Piszecie o potrawach wigilijnych i ślinka mi już cieknie...Aaaale się najem
Przechlapane mają mamuśki lipcowe i sierpniowe, bo u nich pewnie mdłości w okolicy świąt będą szaleć...Mi na szczęście przezły na tyle że zaczynam normalnie jeść. Nie przuytyłam jeszcze ani grama...

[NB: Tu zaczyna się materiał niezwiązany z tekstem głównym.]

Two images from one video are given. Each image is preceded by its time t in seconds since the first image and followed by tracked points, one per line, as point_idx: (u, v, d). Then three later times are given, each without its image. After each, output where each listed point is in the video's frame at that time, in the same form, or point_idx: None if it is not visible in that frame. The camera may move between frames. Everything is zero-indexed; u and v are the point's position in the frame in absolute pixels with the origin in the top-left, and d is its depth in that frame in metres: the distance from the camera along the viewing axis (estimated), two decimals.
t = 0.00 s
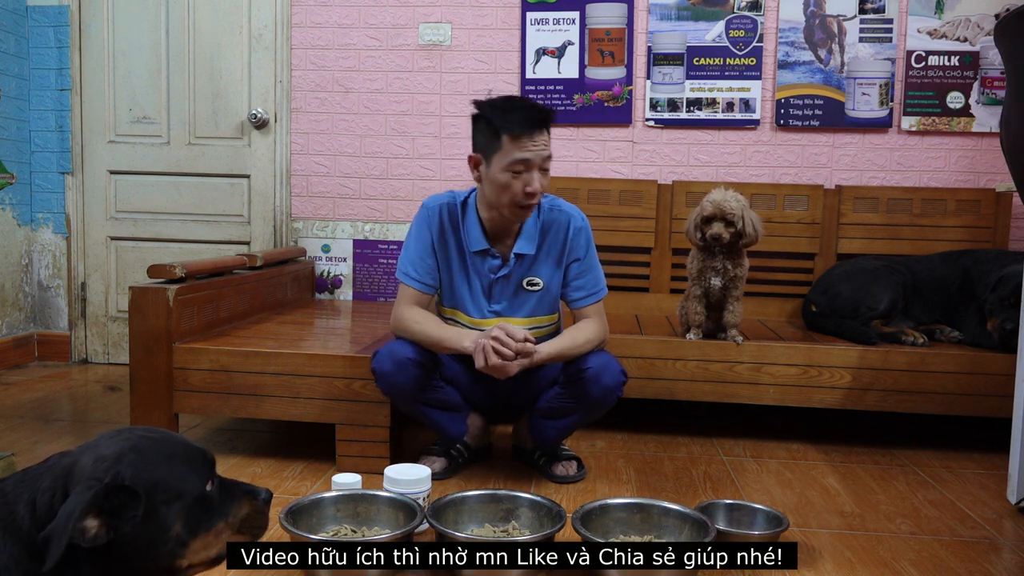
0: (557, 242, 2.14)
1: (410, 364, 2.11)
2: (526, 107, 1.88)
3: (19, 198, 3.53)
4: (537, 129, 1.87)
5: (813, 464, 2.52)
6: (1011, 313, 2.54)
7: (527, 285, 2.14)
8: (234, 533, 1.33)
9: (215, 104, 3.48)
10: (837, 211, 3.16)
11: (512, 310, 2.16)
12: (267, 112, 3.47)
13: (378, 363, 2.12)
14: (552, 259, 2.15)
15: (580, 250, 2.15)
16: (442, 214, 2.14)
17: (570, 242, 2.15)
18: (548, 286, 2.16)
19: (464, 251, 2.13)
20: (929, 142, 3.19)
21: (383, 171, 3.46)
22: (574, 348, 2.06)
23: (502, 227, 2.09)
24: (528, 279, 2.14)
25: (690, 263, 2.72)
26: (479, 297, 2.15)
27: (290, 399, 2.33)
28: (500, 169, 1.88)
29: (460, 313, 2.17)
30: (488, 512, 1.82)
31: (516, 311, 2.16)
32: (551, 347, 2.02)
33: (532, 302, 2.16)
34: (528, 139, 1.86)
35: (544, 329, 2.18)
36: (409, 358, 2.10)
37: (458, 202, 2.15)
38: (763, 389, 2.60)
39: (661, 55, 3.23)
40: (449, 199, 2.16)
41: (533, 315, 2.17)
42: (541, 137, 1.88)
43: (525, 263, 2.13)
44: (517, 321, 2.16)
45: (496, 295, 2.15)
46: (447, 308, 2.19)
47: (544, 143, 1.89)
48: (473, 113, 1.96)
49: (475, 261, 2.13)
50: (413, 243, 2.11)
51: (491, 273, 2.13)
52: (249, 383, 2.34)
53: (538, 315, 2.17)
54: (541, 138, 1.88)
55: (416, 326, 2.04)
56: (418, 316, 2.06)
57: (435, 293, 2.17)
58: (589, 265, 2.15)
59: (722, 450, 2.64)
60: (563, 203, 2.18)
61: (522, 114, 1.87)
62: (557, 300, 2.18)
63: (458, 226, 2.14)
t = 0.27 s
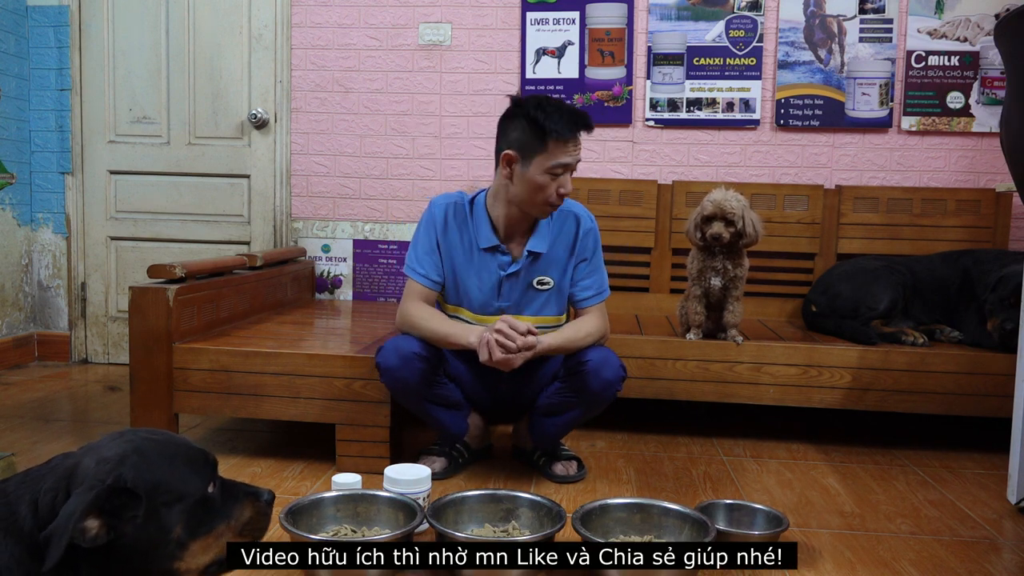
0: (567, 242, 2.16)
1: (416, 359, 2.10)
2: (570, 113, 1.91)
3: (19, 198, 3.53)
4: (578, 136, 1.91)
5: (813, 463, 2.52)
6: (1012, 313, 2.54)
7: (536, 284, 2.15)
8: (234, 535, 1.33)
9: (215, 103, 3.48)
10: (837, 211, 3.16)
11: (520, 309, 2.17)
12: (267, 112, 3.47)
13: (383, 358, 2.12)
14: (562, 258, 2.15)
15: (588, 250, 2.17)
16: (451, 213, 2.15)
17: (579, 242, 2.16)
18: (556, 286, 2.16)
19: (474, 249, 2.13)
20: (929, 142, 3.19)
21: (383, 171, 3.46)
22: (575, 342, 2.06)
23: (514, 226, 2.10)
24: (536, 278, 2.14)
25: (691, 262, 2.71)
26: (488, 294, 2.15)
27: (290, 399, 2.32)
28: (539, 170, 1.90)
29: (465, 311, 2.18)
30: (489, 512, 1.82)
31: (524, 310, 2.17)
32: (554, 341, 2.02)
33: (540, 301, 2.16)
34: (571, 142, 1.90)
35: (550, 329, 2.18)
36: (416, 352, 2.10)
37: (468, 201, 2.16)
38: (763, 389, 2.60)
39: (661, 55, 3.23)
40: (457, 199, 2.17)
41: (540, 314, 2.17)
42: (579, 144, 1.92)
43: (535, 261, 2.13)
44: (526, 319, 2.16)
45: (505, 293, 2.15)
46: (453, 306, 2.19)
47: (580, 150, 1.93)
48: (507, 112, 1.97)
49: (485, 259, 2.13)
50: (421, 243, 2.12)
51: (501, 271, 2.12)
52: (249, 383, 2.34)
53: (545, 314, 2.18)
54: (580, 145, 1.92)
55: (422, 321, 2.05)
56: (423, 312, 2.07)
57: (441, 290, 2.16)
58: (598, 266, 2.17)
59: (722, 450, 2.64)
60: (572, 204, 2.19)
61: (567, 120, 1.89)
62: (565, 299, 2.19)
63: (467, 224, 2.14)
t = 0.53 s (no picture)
0: (574, 243, 2.16)
1: (421, 362, 2.10)
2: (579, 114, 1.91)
3: (19, 198, 3.53)
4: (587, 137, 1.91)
5: (814, 463, 2.52)
6: (1011, 313, 2.54)
7: (544, 285, 2.15)
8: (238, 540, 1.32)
9: (215, 103, 3.48)
10: (837, 211, 3.16)
11: (528, 310, 2.17)
12: (267, 112, 3.47)
13: (388, 359, 2.12)
14: (569, 259, 2.16)
15: (595, 251, 2.18)
16: (460, 214, 2.14)
17: (586, 243, 2.17)
18: (563, 287, 2.17)
19: (483, 250, 2.13)
20: (929, 142, 3.19)
21: (383, 171, 3.46)
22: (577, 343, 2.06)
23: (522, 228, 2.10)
24: (544, 280, 2.15)
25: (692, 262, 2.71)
26: (496, 296, 2.16)
27: (290, 399, 2.32)
28: (548, 169, 1.90)
29: (473, 313, 2.18)
30: (489, 512, 1.82)
31: (532, 311, 2.17)
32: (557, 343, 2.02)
33: (547, 302, 2.17)
34: (581, 143, 1.90)
35: (556, 330, 2.18)
36: (421, 356, 2.10)
37: (476, 202, 2.15)
38: (763, 389, 2.59)
39: (661, 55, 3.23)
40: (465, 199, 2.16)
41: (547, 316, 2.18)
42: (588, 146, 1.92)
43: (543, 263, 2.14)
44: (533, 320, 2.17)
45: (513, 295, 2.16)
46: (461, 308, 2.19)
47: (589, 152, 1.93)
48: (517, 112, 1.97)
49: (494, 261, 2.13)
50: (430, 243, 2.10)
51: (509, 273, 2.13)
52: (249, 383, 2.34)
53: (552, 316, 2.19)
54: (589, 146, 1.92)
55: (429, 325, 2.04)
56: (430, 315, 2.06)
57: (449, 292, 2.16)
58: (604, 267, 2.19)
59: (722, 450, 2.64)
60: (578, 205, 2.20)
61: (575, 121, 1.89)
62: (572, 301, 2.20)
63: (476, 225, 2.14)
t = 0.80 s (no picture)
0: (576, 246, 2.15)
1: (421, 363, 2.11)
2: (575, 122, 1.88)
3: (19, 198, 3.53)
4: (584, 146, 1.88)
5: (814, 464, 2.52)
6: (1011, 313, 2.54)
7: (546, 288, 2.15)
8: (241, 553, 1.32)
9: (215, 103, 3.48)
10: (837, 211, 3.16)
11: (530, 313, 2.17)
12: (267, 112, 3.47)
13: (388, 360, 2.12)
14: (571, 262, 2.15)
15: (598, 254, 2.17)
16: (463, 216, 2.14)
17: (589, 246, 2.16)
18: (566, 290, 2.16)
19: (485, 253, 2.13)
20: (929, 142, 3.19)
21: (383, 171, 3.46)
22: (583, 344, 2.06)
23: (524, 231, 2.10)
24: (546, 283, 2.15)
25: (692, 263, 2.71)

Co do jedzonka, to u nas zaczyna się barszczem z uszkami
mniammmm
Potem obowiązkowo pierogi z kapustką i grzybkami (w tym roku to mnie kopnął zaszczyt ich lepienia
), rybka smażona, rybka po grecku, sledzie w sosie kperkowo- czosnkowym, śledzie marynowane, grzybki smażone i kluski z makiem, kompot z suszu (bleeee..., tradycyjna sałatka jarzynowa. Na drugi dzień wjeżdża jeszcze bigos (pyyychaaaaa)i pieczone mięska
Już się nie mogę normalnie doczekać. Z ciast zawsze się pojawia sernik, makowiec i piernik
I jak tu nie zgłodnieć?
Ja zakończyłam już zabawę w mikołaja. Wszystkie prezenty popakowałam. Sprzątanie- w trakcie
Choinka kupiona czeka na balkonie (wielgachna i pachnąca- nie mogę od niej psiska naszego pogonić)Nie lubie zostawiać wszystkiego na ostatnią chwilę. Potem się zacznie wielkie gotowanie. U mnie w tym roku duża wigilia, więc i żarełka trzeba sporo naszykować. A jak tam Wasze plany na wigilijny wieczór?